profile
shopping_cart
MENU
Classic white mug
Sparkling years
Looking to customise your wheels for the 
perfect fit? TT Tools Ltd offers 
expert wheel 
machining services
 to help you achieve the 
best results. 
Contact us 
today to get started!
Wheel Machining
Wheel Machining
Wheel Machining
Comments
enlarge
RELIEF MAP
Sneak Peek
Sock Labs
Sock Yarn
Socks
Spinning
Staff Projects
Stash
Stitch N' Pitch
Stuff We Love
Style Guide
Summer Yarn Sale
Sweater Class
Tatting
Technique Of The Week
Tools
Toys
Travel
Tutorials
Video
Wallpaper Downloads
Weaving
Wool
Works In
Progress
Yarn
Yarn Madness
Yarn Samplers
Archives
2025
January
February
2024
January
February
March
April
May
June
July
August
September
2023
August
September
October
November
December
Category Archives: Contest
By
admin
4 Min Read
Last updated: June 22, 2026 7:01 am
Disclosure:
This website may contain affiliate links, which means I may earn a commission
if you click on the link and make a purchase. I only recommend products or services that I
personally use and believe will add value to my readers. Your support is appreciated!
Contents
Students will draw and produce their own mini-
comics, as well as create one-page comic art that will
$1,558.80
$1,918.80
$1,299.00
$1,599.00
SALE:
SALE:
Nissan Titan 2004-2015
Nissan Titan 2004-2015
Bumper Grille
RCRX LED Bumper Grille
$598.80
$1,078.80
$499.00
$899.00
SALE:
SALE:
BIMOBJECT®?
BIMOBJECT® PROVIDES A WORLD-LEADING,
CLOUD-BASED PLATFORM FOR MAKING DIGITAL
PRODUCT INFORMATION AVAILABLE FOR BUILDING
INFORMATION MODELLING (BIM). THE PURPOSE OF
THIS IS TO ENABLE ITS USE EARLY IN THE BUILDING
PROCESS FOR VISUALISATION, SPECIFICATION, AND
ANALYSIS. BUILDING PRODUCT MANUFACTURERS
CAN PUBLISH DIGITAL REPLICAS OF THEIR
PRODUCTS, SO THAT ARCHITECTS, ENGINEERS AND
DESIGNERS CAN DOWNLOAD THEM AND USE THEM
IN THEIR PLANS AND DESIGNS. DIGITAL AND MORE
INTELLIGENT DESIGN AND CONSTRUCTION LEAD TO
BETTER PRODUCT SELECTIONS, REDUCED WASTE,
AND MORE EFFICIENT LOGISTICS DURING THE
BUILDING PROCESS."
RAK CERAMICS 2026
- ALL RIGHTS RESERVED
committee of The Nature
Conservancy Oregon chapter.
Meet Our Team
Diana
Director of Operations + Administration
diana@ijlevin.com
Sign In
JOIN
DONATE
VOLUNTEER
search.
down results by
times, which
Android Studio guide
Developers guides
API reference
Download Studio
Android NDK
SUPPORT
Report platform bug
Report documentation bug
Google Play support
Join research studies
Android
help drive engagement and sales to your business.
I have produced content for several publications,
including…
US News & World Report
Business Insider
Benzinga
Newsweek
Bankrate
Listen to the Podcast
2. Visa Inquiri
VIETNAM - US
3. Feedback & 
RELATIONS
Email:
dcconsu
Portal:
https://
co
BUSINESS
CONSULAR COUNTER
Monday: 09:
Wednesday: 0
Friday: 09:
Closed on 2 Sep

# Try it:
Whenever the string "BUILDING" shows up in a line above, copy that line.

# Answer for this exercise:
PRODUCT INFORMATION AVAILABLE FOR BUILDING
THIS IS TO ENABLE ITS USE EARLY IN THE BUILDING
ANALYSIS. BUILDING PRODUCT MANUFACTURERS
BUILDING PROCESS."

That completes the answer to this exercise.